• DATASET RECORDS
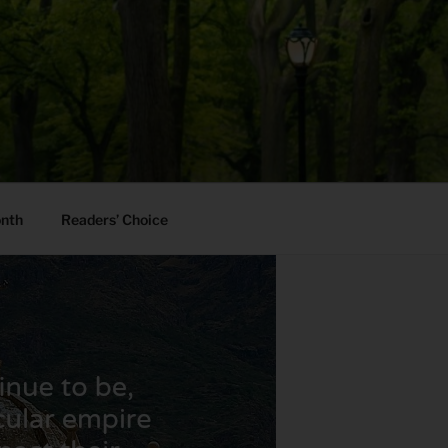
onth
Readers’ Choice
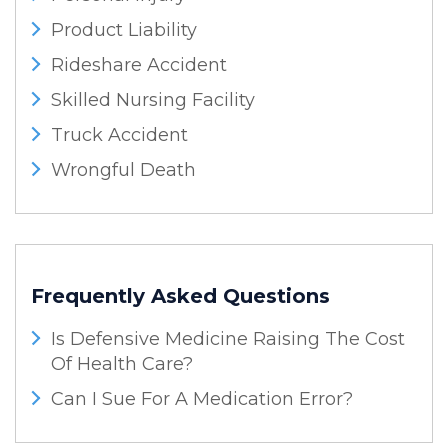
Product Liability
Rideshare Accident
Skilled Nursing Facility
Truck Accident
Wrongful Death
Frequently Asked Questions
Is Defensive Medicine Raising The Cost
Of Health Care?
Can I Sue For A Medication Error?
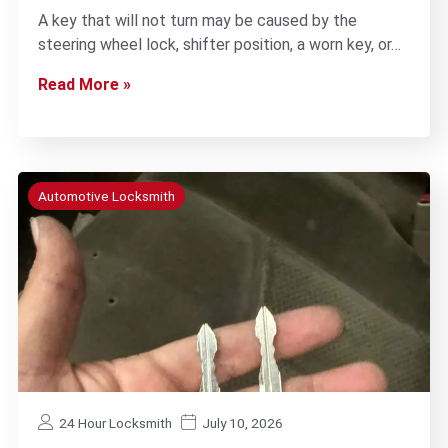
A key that will not turn may be caused by the
steering wheel lock, shifter position, a worn key, or…
Read More »
Automotive Locksmith
24 Hour Locksmith
July 10, 2026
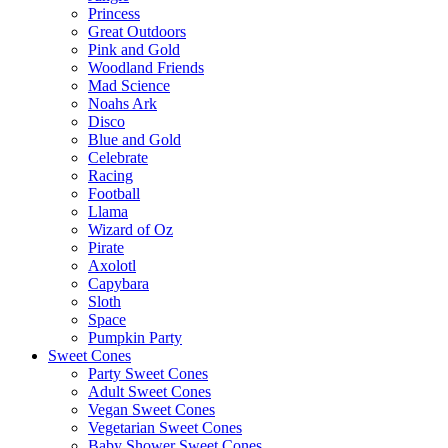
Princess
Great Outdoors
Pink and Gold
Woodland Friends
Mad Science
Noahs Ark
Disco
Blue and Gold
Celebrate
Racing
Football
Llama
Wizard of Oz
Pirate
Axolotl
Capybara
Sloth
Space
Pumpkin Party
Sweet Cones
Party Sweet Cones
Adult Sweet Cones
Vegan Sweet Cones
Vegetarian Sweet Cones
Baby Shower Sweet Cones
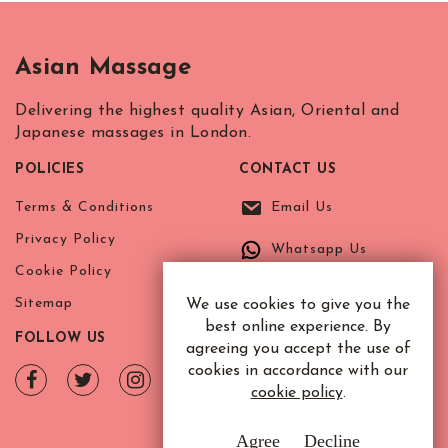
Asian Massage
Delivering the highest quality Asian, Oriental and
Japanese massages in London.
POLICIES
CONTACT US
Terms & Conditions
Email Us
Privacy Policy
Whatsapp Us
Cookie Policy
Sitemap
We use cookies to give you the
best online experience. By
FOLLOW US
agreeing you accept the use of
cookies in accordance with our
cookie policy
.
Agree
Decline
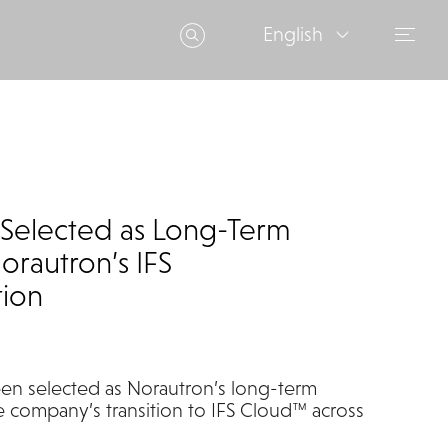
English
Selected as Long-Term
orautron’s IFS
tion
en selected as
Norautron’s
long-term
e company’s transition to IFS Cloud
™
across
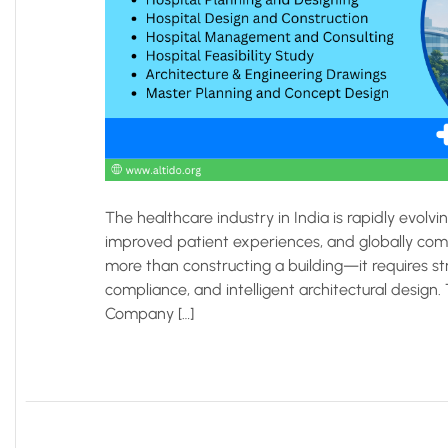
The healthcare industry in India is rapidly evolv
improved patient experiences, and globally compl
more than constructing a building—it requires str
compliance, and intelligent architectural design
Company […]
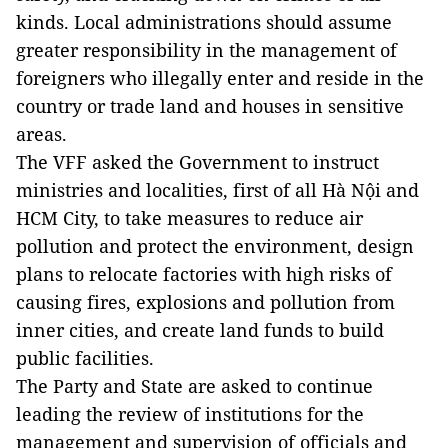
kinds. Local administrations should assume
greater responsibility in the management of
foreigners who illegally enter and reside in the
country or trade land and houses in sensitive
areas.
The VFF asked the Government to instruct
ministries and localities, first of all Hà Nội and
HCM City, to take measures to reduce air
pollution and protect the environment, design
plans to relocate factories with high risks of
causing fires, explosions and pollution from
inner cities, and create land funds to build
public facilities.
The Party and State are asked to continue
leading the review of institutions for the
management and supervision of officials and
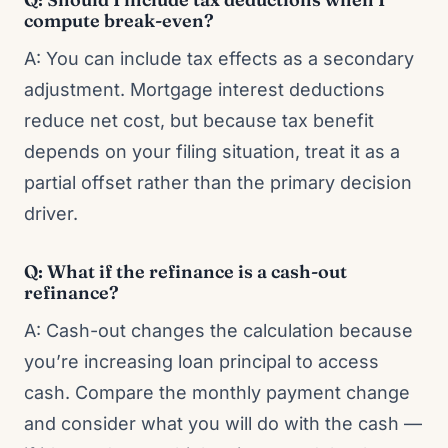
compute break-even?
A: You can include tax effects as a secondary
adjustment. Mortgage interest deductions
reduce net cost, but because tax benefit
depends on your filing situation, treat it as a
partial offset rather than the primary decision
driver.
Q: What if the refinance is a cash-out
refinance?
A: Cash-out changes the calculation because
you’re increasing loan principal to access
cash. Compare the monthly payment change
and consider what you will do with the cash —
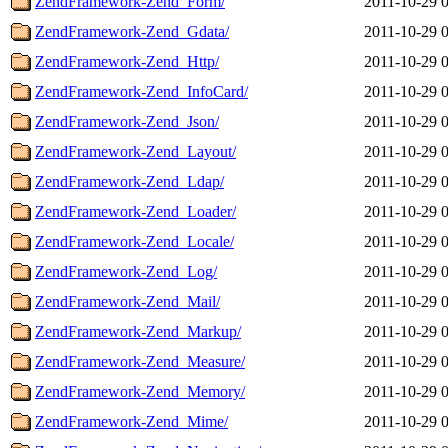
ZendFramework-Zend_Form/
2011-10-29 
ZendFramework-Zend_Gdata/
2011-10-29 
ZendFramework-Zend_Http/
2011-10-29 
ZendFramework-Zend_InfoCard/
2011-10-29 
ZendFramework-Zend_Json/
2011-10-29 
ZendFramework-Zend_Layout/
2011-10-29 
ZendFramework-Zend_Ldap/
2011-10-29 
ZendFramework-Zend_Loader/
2011-10-29 
ZendFramework-Zend_Locale/
2011-10-29 
ZendFramework-Zend_Log/
2011-10-29 
ZendFramework-Zend_Mail/
2011-10-29 
ZendFramework-Zend_Markup/
2011-10-29 
ZendFramework-Zend_Measure/
2011-10-29 
ZendFramework-Zend_Memory/
2011-10-29 
ZendFramework-Zend_Mime/
2011-10-29 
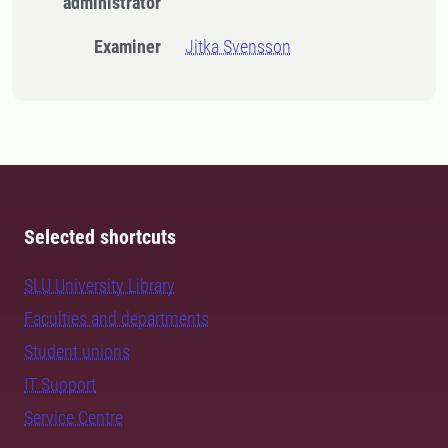
administrator
Examiner
Jitka Svensson
Selected shortcuts
SLU University Library
Faculties and departments
Student unions
IT Support
Service Centre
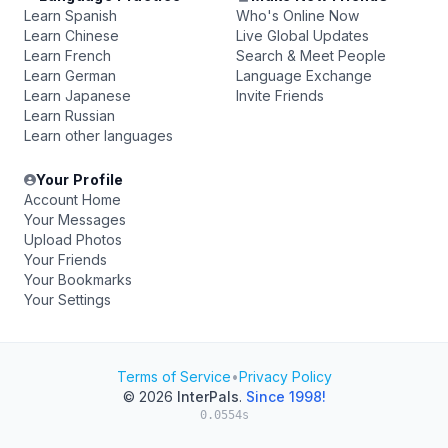
Learn Spanish
Who's Online Now
Learn Chinese
Live Global Updates
Learn French
Search & Meet People
Learn German
Language Exchange
Learn Japanese
Invite Friends
Learn Russian
Learn other languages
Your Profile
Account Home
Your Messages
Upload Photos
Your Friends
Your Bookmarks
Your Settings
Terms of Service
•
Privacy Policy
© 2026
InterPals
.
Since 1998!
0.0554s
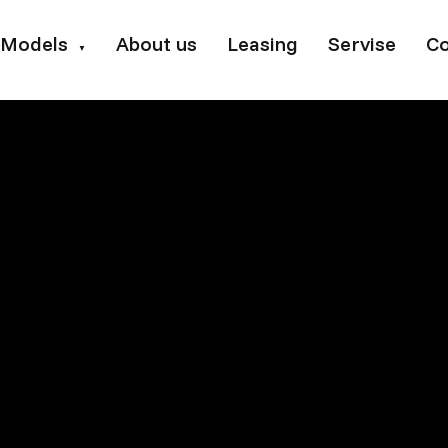
Models
About us
Leasing
Servise
Co
▼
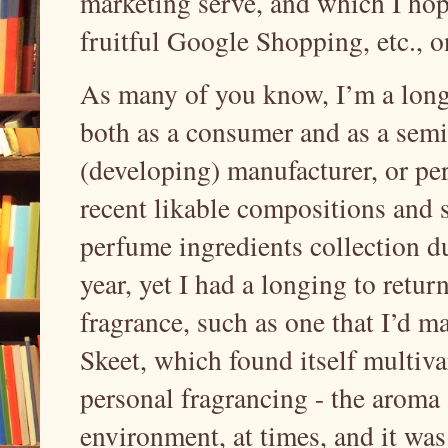
marketing serve, and which I hop
fruitful Google Shopping, etc., o
As many of you know, I’m a long-
both as a consumer and as a sem
(developing) manufacturer, or pe
recent likable compositions and s
perfume ingredients collection d
year, yet I had a longing to retur
fragrance, such as one that I’d m
Skeet, which found itself multiva
personal fragrancing - the aroma 
environment, at times, and it was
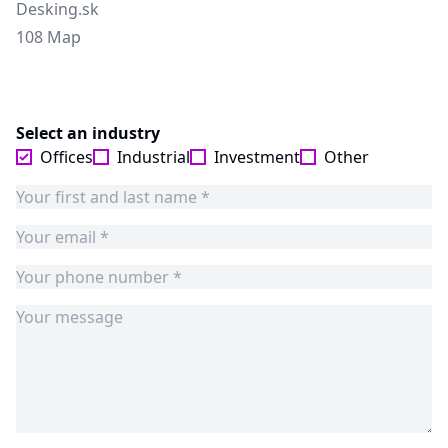
Desking.sk
108 Map
Select an industry
Offices
Industrial
Investment
Other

• TASK BRIEF
Type out all of the records exactly, leaving out any picture.

• TASK SOLUTION
onth
Readers’ Choice
Product Liability
Rideshare Accident
Skilled Nursing Facility
Truck Accident
Wrongful Death
Frequently Asked Questions
Is Defensive Medicine Raising The Cost
Of Health Care?
Can I Sue For A Medication Error?
A key that will not turn may be caused by the
steering wheel lock, shifter position, a worn key, or…
Read More »
Automotive Locksmith
24 Hour Locksmith
July 10, 2026
Princess
Great Outdoors
Pink and Gold
Woodland Friends
Mad Science
Noahs Ark
Disco
Blue and Gold
Celebrate
Racing
Football
Llama
Wizard of Oz
Pirate
Axolotl
Capybara
Sloth
Space
Pumpkin Party
Sweet Cones
Party Sweet Cones
Adult Sweet Cones
Vegan Sweet Cones
Vegetarian Sweet Cones
Baby Shower Sweet Cones
Asian Massage
Delivering the highest quality Asian, Oriental and
Japanese massages in London.
POLICIES
CONTACT US
Terms & Conditions
Email Us
Privacy Policy
Whatsapp Us
Cookie Policy
Sitemap
We use cookies to give you the
best online experience. By
FOLLOW US
agreeing you accept the use of
cookies in accordance with our
cookie policy
.
Agree
Decline
English
Selected as Long-Term
orautron’s IFS
tion
en selected as
Norautron’s
long-term
e company’s transition to IFS Cloud
™
across
The healthcare industry in India is rapidly evolv
improved patient experiences, and globally compl
more than constructing a building—it requires str
compliance, and intelligent architectural design
Company […]
kinds. Local administrations should assume
greater responsibility in the management of
foreigners who illegally enter and reside in the
country or trade land and houses in sensitive
areas.
The VFF asked the Government to instruct
ministries and localities, first of all Hà Nội and
HCM City, to take measures to reduce air
pollution and protect the environment, design
plans to relocate factories with high risks of
causing fires, explosions and pollution from
inner cities, and create land funds to build
public facilities.
The Party and State are asked to continue
leading the review of institutions for the
management and supervision of officials and
compute break-even?
A: You can include tax effects as a secondary
adjustment. Mortgage interest deductions
reduce net cost, but because tax benefit
depends on your filing situation, treat it as a
partial offset rather than the primary decision
driver.
Q: What if the refinance is a cash-out
refinance?
A: Cash-out changes the calculation because
you’re increasing loan principal to access
cash. Compare the monthly payment change
and consider what you will do with the cash —
ZendFramework-Zend_Form/
2011-10-29 
ZendFramework-Zend_Gdata/
2011-10-29 
ZendFramework-Zend_Http/
2011-10-29 
ZendFramework-Zend_InfoCard/
2011-10-29 
ZendFramework-Zend_Json/
2011-10-29 
ZendFramework-Zend_Layout/
2011-10-29 
ZendFramework-Zend_Ldap/
2011-10-29 
ZendFramework-Zend_Loader/
2011-10-29 
ZendFramework-Zend_Locale/
2011-10-29 
ZendFramework-Zend_Log/
2011-10-29 
ZendFramework-Zend_Mail/
2011-10-29 
ZendFramework-Zend_Markup/
2011-10-29 
ZendFramework-Zend_Measure/
2011-10-29 
ZendFramework-Zend_Memory/
2011-10-29 
ZendFramework-Zend_Mime/
2011-10-29 
administrator
Examiner
Jitka Svensson
Selected shortcuts
SLU University Library
Faculties and departments
Student unions
IT Support
Service Centre
Learn Spanish
Who's Online Now
Learn Chinese
Live Global Updates
Learn French
Search & Meet People
Learn German
Language Exchange
Learn Japanese
Invite Friends
Learn Russian
Learn other languages
Your Profile
Account Home
Your Messages
Upload Photos
Your Friends
Your Bookmarks
Your Settings
Terms of Service
•
Privacy Policy
© 2026
InterPals
.
Since 1998!
0.0554s
Models
About us
Leasing
Servise
Co
▼
marketing serve, and which I hop
fruitful Google Shopping, etc., o
As many of you know, I’m a long-
both as a consumer and as a sem
(developing) manufacturer, or pe
recent likable compositions and s
perfume ingredients collection d
year, yet I had a longing to retur
fragrance, such as one that I’d m
Skeet, which found itself multiva
personal fragrancing - the aroma 
environment, at times, and it was
Desking.sk
108 Map
Select an industry
Offices
Industrial
Investment
Other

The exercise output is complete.